The second plus of the simplified scheme is the simplicity of ensuring transponder compatibility among different operators. Regardless of the classification system of each operator, a fare transaction is generated without errors. Otherwise, it would be necessary to align the principles of car classification by all operators.
And the disadvantages include the impossibility of autonomous payment control (without contacting the user registration database).
The circuit works this way. During the sale, as I said, the transponder number and the user contract are compared. In the operator’s accounting system, a balance is maintained on the electronic account of the transponder. Transponders with a balance sum below a certain mark fall into the warning zone - the “orange list”. If the amount is not enough to cover the fare, such transponders fall into the “red” or “black” list. Colored transponder lists are distributed to all toll points and loaded into the lane controllers (or immediately into the memory of antennas of some manufacturers).
When the car approaches the charging point in a special band, it falls into the coverage area of the antenna of that band, which reads the transponder identifier. The strip controller (or antenna software) reconciles with the “color” list. If the transaction has formed normally and the transponder number is not in the list, the band controller software gives a signal to open the barrier. At the same time, the car passes the payment point at a speed of about 30 km / h without stopping. If the transponder is in the “orange” zone, the driver receives a warning, for example, the special “Low balance” sign lights up and the barrier opens. If the funds are not enough, then the barrier does not open, and the user has to pay for the fare in cash.

DSRC Antennas at M-4 Charging Point
To pay for travel on the M-4, transponders TS3203 manufactured by Kapsch are used. Fully compatible Q-Free, Norbit, GEA and other transponders can also be used.

Appearance of the TS3203 transponder
By agreement with the road operator, the manufacturer applies a barcode and number to the transponder body. These transponder identifiers are transmitted as a file with a batch of transponders. Data from the file is loaded into the operator’s settlement system for subsequent comparison with contracts during sales. The transponders contain in memory an encrypted data block of the operator, which he can read with his keys. Keys are downloaded and stored on EFC band antennas. Thus, transponders are completely ready for sale and use.
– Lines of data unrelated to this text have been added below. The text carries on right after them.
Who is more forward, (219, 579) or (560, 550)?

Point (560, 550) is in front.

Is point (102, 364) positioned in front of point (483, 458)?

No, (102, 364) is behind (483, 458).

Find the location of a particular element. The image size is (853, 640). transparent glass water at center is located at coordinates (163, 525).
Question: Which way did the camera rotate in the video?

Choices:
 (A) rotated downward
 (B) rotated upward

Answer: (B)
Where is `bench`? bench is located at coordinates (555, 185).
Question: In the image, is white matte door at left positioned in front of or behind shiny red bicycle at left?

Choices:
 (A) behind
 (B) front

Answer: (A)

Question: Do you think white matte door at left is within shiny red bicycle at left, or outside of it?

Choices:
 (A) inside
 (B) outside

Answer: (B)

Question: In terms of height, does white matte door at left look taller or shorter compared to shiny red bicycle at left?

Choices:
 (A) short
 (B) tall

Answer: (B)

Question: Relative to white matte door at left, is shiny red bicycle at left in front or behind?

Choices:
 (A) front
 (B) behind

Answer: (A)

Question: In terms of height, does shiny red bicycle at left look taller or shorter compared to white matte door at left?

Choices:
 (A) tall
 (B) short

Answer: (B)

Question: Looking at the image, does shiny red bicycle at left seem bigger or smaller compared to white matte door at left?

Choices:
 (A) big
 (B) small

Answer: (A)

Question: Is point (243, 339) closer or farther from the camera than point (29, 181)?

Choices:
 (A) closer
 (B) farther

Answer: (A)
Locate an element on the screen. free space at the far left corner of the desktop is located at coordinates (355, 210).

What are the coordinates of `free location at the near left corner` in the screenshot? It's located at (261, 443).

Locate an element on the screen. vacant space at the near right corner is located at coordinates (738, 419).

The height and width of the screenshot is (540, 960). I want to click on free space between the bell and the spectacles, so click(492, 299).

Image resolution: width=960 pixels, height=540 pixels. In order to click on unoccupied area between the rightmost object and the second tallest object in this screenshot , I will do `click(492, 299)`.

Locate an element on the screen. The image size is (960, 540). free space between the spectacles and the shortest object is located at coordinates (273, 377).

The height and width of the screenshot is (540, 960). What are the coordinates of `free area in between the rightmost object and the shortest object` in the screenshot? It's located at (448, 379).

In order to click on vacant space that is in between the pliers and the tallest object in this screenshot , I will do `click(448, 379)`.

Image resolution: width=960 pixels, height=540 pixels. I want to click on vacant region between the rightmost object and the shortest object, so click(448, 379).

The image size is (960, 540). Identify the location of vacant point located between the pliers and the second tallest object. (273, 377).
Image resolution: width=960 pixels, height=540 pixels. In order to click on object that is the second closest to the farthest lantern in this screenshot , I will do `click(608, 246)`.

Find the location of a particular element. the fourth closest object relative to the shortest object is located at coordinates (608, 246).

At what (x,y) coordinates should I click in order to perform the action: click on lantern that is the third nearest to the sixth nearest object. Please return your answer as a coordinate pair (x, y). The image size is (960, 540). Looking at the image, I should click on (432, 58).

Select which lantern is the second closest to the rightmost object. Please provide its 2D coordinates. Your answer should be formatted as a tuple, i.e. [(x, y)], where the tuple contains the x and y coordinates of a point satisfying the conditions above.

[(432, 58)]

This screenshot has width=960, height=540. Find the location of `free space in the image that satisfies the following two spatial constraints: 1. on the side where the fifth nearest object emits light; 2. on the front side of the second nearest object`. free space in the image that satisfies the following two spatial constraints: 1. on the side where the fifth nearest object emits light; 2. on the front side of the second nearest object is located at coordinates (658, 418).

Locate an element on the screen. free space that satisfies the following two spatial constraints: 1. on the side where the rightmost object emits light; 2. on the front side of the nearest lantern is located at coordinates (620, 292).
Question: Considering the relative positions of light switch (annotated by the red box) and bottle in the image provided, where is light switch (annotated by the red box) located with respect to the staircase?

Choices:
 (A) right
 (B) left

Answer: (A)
Factory marking of the transponder
Inside, we see a simple board and a tweeter, through which the transponder reports a successful transaction or error. As you can see, tamper protection is completely absent. There are no fuses or photo resistors.

Transponder board
On the other side of the board is a battery tightly pressed into the holder. According to the Kapsch specification , the batteries should last for 7 years with 2000 transactions per year.

Reverse side of the board
The core of the transponder is a proprietary ASIC chip containing memory, a processor, and all the logic. The Kapsch analog core is traditionally called Ella, the digital core is Alex. In previous versions, these cores were implemented as separate microcircuits ( photo ).

Close-up board
As we have seen, the DSRC transponder is a reliable and cheap device. That is why electronic tolling is everywhere done with DSRC. DSRC technology has only one drawback - to calculate the tariff, it is necessary to install antennas at all exits from the highway (or in the middle of each section, as in Austria). If we want to close the large road network with “payment”, then we need to carefully look towards the systems based on satellite navigation, which I already wrote about ( with continuation ).